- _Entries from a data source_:
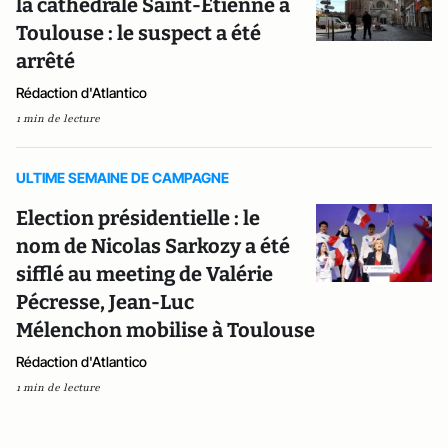
la cathédrale Saint-Etienne à
Toulouse : le suspect a été
arrêté
Rédaction d'Atlantico
1 min de lecture
ULTIME SEMAINE DE CAMPAGNE
Election présidentielle : le
nom de Nicolas Sarkozy a été
sifflé au meeting de Valérie
Pécresse, Jean-Luc
Mélenchon mobilise à Toulouse
Rédaction d'Atlantico
1 min de lecture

- _ASSIGNMENT_: Which lines in the entries contain the word "Toulouse"? Show each of them in full.

- _TASK ANSWER_:
Toulouse : le suspect a été
Mélenchon mobilise à Toulouse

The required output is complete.